LH: So would you say you’ve had the opportunity to work on more ambitious projects that are more fruitful as a result of your agents negotiating higher fees? Do you get approached directly more often?
KS: "Projects still vary in size and budgets; and people still approach artists both through an agent or directly. Budgets are not always that simple to negotiate. If there’s no more budget available they can’t necessarily make more appear.
"I think you have to be reasonable and empathetic with your agent, which comes from working together and building trust, understanding and ensuring that we’re all getting what we want from the experience, regardless of scale."
LH: Which of your recent projects are you most proud of?
KS: "The Nike Winter Olympics project was really satisfying for me; it gave me an opportunity to really push myself in terms of animation and it was really creatively fulfilling. It was pretty special to have a client trust in your vision and let you do your thing.
"I’m also really proud of the puzzle created with Clemens Habicht and Lamington Drive. It’s now being stocked in MoMA, which makes it really memorable for me. I never thought as an immigrant kid from Western Sydney that one day my career could lead to something like this. I’m in the building!"
LH: What’s next for you? Now that you’ve got your first product in the MoMA store has it sparked interested in pursuing products or 3D work in future? Or toys?
KS: "Absolutely. I used to collect vinyl toys. When I was living in New York I queued up for a Parra toy. I took the morning off just so I could be at the Kid Robot store on Prince Street when the doors opened – it was right around the corner from where we lived.
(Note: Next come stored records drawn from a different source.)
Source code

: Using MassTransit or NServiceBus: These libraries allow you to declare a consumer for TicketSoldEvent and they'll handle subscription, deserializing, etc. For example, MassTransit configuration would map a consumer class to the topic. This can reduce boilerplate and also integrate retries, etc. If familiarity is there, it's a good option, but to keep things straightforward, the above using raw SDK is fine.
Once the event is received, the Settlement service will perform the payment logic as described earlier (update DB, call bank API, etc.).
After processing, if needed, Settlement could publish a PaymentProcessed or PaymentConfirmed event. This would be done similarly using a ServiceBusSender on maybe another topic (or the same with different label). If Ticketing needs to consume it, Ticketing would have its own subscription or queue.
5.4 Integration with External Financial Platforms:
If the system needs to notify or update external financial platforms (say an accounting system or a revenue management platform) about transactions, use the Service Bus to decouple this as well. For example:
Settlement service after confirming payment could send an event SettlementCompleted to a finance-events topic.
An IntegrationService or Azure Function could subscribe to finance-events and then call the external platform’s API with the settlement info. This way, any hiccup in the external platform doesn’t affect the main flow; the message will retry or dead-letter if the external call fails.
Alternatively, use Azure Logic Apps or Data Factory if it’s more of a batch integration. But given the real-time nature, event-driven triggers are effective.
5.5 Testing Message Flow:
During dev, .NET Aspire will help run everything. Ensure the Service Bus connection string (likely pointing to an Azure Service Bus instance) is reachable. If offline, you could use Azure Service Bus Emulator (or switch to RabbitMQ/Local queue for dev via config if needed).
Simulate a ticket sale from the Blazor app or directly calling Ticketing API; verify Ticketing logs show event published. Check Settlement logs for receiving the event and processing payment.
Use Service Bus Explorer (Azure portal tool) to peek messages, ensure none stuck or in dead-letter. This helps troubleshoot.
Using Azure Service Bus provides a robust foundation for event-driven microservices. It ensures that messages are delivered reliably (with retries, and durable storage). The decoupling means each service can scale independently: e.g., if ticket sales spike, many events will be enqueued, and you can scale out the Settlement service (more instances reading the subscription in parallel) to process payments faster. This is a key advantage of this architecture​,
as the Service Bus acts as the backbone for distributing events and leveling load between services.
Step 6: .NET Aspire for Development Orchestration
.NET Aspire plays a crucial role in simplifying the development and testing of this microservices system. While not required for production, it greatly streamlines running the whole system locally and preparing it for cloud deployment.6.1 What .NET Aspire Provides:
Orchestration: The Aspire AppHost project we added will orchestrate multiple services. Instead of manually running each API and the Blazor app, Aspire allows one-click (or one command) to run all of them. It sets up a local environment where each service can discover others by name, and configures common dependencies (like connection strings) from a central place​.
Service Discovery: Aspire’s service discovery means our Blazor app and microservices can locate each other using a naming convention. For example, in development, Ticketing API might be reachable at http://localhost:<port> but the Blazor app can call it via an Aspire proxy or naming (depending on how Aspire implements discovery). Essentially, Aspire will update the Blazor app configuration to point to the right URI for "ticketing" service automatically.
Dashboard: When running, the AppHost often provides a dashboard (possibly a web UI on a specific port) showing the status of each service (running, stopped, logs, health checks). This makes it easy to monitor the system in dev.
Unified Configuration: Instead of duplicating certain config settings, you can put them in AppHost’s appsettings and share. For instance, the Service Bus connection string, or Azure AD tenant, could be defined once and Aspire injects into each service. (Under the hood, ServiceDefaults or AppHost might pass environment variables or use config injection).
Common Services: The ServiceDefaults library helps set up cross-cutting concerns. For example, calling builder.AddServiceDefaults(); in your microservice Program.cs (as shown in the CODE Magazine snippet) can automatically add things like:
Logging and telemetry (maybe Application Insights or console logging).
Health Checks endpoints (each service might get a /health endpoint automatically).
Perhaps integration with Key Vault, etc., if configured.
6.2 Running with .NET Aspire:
I got to the store and I was the only one in line! [laughs] I was like, ‘What’s going on? Why am I the only one in line for this? Why is no-one else this excited?!’
"I stood in this one person line for a couple of hours and nobody came. When they opened, I went in, and asked if I could buy two. They said ‘No, it’s one per customer.’ But there was literally nobody else in the store"
"I went into work later that day, and when I got in my friend Luke said that he had just bought one online instead [laughs]. I had taken a morning off and everything! So yes, I’ve always been into figurines and toys, and I have always been fascinated by decorative sculpture and pottery.
"Translating my work from 2D to 3D is a big leap for me and it’s opened up so much more potential for where my work could go – augmented reality for example. It’s so important for me to see work offscreen in different environments. Toys, prints, apparel – physical things, when they exist in the world, that’s when they feel tangible and the most real to me.
LH: Can you share anything you’ve been working on recently that we can look forward to seeing soon?
KS: "About a year ago I worked on a campaign to create the key art for the Southeast Asian Games which is taking place in the Philippines this November. They discovered my work online, and really liked the gestural approach in my hand illustrations and the idea of people coming together; so we evolved that style into something new by combining it with portraiture.
"It’s a huge project for me – about 20 illustrations – and that is coming out in the next few months which is really exciting.
"Aside from that, I want to keep finding time to fit more personal work in. I’ve been doing some screen printing with my friend Rutger Paulusse, who is also Netherlands-based - so we try and do that regularly. It’s a great way to get away from the screen and interact with your work in a different way, and make peace with the fact that some things are out of your control. There’s no ‘undo’ button when you screen print! It’s refreshing to work in different ways and reset once in a while."